[Exercise instructions] Look through the records below and copy each line that includes the word "control".
* * * *
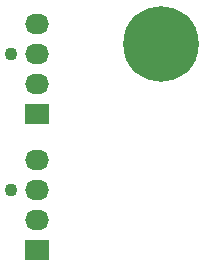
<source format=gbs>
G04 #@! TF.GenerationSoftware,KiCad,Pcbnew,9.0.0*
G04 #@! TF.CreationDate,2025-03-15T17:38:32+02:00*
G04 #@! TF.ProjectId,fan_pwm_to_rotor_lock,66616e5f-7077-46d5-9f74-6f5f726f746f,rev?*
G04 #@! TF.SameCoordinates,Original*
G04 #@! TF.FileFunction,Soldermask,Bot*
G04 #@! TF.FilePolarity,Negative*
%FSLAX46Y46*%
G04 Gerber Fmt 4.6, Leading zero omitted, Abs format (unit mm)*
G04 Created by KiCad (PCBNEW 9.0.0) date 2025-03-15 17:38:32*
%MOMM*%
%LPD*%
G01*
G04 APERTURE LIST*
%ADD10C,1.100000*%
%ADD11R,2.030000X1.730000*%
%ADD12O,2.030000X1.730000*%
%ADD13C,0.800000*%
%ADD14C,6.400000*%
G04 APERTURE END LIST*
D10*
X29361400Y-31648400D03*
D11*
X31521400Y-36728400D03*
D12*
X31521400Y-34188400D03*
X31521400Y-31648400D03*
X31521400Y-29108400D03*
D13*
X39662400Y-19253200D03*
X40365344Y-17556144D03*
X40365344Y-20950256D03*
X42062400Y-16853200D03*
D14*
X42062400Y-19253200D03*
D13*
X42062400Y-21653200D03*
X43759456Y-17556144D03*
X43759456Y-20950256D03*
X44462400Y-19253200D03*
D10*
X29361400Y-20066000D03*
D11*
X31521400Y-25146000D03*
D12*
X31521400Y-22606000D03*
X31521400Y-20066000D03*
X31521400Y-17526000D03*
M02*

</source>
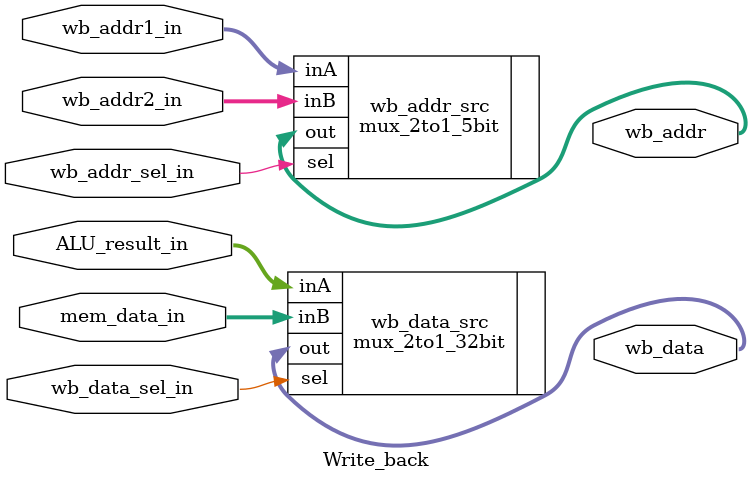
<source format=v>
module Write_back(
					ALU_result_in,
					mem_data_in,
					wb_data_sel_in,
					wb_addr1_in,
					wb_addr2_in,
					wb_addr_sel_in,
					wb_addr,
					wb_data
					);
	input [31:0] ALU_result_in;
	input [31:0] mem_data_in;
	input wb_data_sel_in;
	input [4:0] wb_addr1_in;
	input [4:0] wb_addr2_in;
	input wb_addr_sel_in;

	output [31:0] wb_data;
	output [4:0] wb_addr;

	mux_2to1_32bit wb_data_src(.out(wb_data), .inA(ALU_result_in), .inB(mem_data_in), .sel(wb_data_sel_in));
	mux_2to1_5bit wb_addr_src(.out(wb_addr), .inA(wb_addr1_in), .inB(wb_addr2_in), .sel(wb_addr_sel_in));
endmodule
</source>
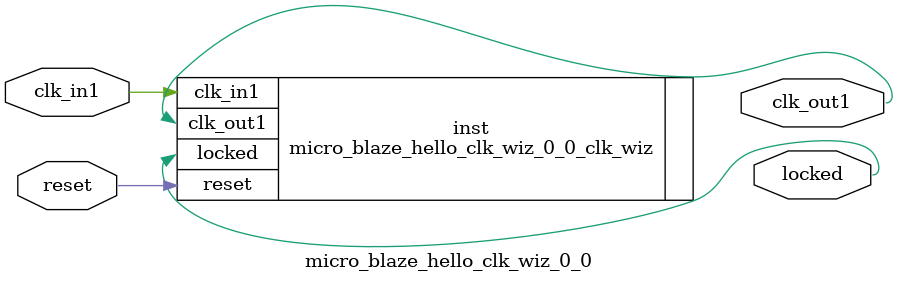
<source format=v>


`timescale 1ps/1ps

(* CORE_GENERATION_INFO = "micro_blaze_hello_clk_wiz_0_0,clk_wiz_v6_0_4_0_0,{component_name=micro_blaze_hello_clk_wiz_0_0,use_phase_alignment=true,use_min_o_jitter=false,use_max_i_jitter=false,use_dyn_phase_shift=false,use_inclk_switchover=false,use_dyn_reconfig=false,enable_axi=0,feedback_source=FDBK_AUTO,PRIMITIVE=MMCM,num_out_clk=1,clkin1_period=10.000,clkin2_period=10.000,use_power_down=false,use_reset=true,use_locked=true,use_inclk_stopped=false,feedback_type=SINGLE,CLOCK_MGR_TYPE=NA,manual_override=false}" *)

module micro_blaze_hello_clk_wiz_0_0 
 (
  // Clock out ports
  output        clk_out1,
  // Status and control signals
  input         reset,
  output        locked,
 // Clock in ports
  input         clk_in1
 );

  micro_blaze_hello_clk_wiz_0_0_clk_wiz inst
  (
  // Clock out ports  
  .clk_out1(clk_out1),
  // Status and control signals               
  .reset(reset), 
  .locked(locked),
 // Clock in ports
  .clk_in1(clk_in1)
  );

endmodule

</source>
* * * *
[Response to the task]
  // Status and control signals
  // Status and control signals               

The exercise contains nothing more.